§ Quoted text
— begin —

In May, while I was away on a trip, I find out that my best friend from college's W found my W and my best friend on the couch doing an act I do not even want to explain. It wasn't sex but was more than kissing. She pleaded with me that she had been retraumatized by her findings about her past and that she doesn't have the control to say No, especially when she's been drinking (which they both admit to being pretty drunk when the incident took place). By the time I got home from the trip it had been a week since this incident took place (happened the first night I was gone) and so I had some time to reflect and decided that I was willing to, once again, forgive her and try to move past it. I felt like this situation was different that the previous and her recollection of what took place was more or less him sort of forcing himself on her. He told me he initiated the contact so I trusted what she told me. She told me she always viewed him as more of a brother. They were pretty close because they both likes to run, workout and the like. I told her I am willing to try to move past this but this is the last time.

Her IC sort of confirmed the retraumatzing effect it had on her and that she's never really been able to associate sex as something other than a secret in her life. She was also sexually abused as teen while on a church retreat/trip.

— end —

§ Task 1
Repeat the passage above word for word, starting at "Her IC sort" and ending at "a church retreat/trip.".

§ Data for processing
— begin —

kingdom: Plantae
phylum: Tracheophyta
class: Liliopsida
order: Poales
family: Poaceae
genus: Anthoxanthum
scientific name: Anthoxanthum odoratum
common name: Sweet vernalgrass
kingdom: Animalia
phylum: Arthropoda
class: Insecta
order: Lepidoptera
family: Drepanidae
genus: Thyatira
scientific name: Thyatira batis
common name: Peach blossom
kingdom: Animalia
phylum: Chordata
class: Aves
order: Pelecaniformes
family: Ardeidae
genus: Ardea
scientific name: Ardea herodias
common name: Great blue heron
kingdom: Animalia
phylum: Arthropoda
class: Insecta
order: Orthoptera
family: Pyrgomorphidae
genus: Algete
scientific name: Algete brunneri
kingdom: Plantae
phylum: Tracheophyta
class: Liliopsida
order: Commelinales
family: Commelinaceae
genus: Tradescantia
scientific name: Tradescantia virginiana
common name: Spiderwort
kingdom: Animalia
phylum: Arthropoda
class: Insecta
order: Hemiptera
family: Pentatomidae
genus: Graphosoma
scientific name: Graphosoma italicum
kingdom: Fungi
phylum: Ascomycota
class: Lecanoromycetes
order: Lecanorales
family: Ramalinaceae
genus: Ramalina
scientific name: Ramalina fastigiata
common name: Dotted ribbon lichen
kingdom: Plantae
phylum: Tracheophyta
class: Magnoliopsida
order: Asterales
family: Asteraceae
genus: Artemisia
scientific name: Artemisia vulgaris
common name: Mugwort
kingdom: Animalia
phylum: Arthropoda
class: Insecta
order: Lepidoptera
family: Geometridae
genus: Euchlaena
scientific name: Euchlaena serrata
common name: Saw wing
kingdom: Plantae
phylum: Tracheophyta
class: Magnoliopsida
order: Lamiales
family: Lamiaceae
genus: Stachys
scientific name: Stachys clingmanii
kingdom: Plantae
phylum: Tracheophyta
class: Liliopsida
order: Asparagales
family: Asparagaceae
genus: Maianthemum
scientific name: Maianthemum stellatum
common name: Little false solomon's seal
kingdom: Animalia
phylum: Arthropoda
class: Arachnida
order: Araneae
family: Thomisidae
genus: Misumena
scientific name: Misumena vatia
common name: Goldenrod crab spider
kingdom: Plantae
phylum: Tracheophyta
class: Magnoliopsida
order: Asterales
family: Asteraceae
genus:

— end —

§ Task 2
Reproduce the lines of the listing exactly, starting at the line that contains "scientific name: Anthoxanthum odoratum" and ending at the line that contains "phylum: Ascomycota", both included.

§ Finished answer 1
Her IC sort of confirmed the retraumatzing effect it had on her and that she's never really been able to associate sex as something other than a secret in her life. She was also sexually abused as teen while on a church retreat/trip.

§ Finished answer 2
scientific name: Anthoxanthum odoratum
common name: Sweet vernalgrass
kingdom: Animalia
phylum: Arthropoda
class: Insecta
order: Lepidoptera
family: Drepanidae
genus: Thyatira
scientific name: Thyatira batis
common name: Peach blossom
kingdom: Animalia
phylum: Chordata
class: Aves
order: Pelecaniformes
family: Ardeidae
genus: Ardea
scientific name: Ardea herodias
common name: Great blue heron
kingdom: Animalia
phylum: Arthropoda
class: Insecta
order: Orthoptera
family: Pyrgomorphidae
genus: Algete
scientific name: Algete brunneri
kingdom: Plantae
phylum: Tracheophyta
class: Liliopsida
order: Commelinales
family: Commelinaceae
genus: Tradescantia
scientific name: Tradescantia virginiana
common name: Spiderwort
kingdom: Animalia
phylum: Arthropoda
class: Insecta
order: Hemiptera
family: Pentatomidae
genus: Graphosoma
scientific name: Graphosoma italicum
kingdom: Fungi
phylum: Ascomycota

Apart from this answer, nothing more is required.